In Andrew Salkey’s book, “Havana Journal,” you see James in Cuba following the 1959 revolution tailing and glorifying Castro with the disclaimer that in the West there is no longer any need for a Leninist vanguard party. It seems that as much as James had broken from conventional Marxism, he still failed to move beyond certain stagist or Menshevik conceptions that inhibited him from seeing the full possibilities for self-government in the colonies. In fact, he was attacked by V.S. Naipaul (in the form of one of his novels, I believe) for running around the Third World looking for the next dictator to convince of his historical mission (though Naipaul has been seen at times as a mouthpiece for British imperialism). Caribbean groups that were influenced by James were, from what I understand, trying to rectify his conception of the self-movement of the proletariat to apply universally. So where James took an equivocal stance on China as state capitalist, in the Third World the objective possibilities for a self-governing working class or peasantry apparently did not exist and had to be led by a vanguard, hence his support for Nyerere, Nkrumah, and Castro.
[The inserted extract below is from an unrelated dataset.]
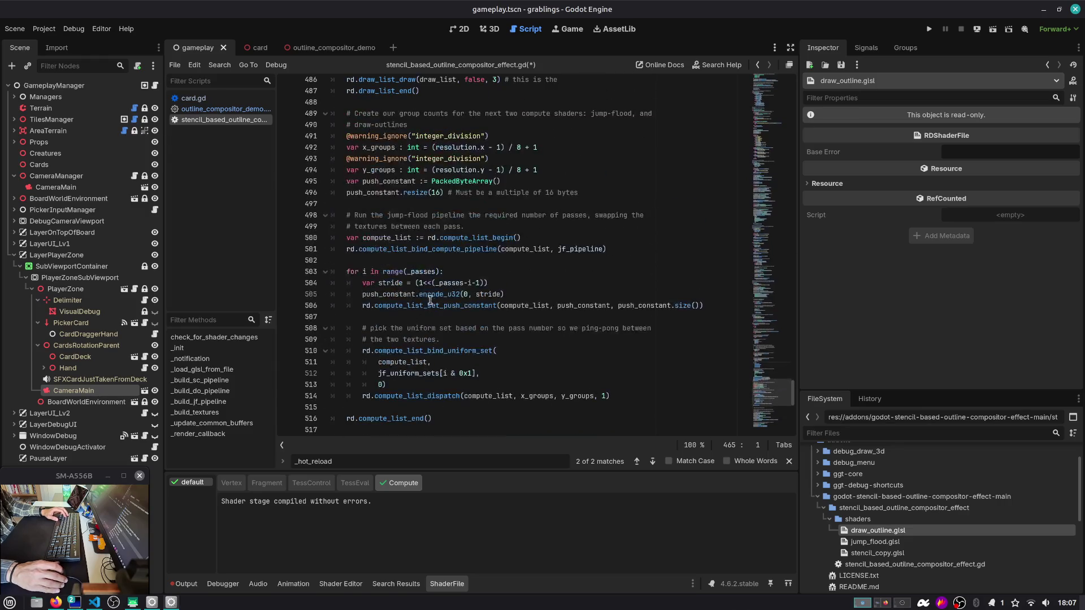
Step: Mark the jump-flood comment on line 498 and read further down
{"action": "left_click", "coordinate": [390, 218]}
Nonetheless, James, Dunayevskaya, and Boggs went further than Tony Cliff in developing and adding content to the theory of State Capitalism. They saw it not as limited to the USSR but reflected in the tendency of the growth of capital itself. Where Cliff saw the USSR as state capitalist he did so only in its relation to the rest of the world and in the competition of the international market, not in its internal movement, not through the law of value which he denied existed inside the USSR. For JFT, the production of value was the basis for the theory itself. Through value production, workers were producing over and above what they were paid in wages, only the resulting profit wasn’t appropriated by a single capitalist, but by a state bureaucracy.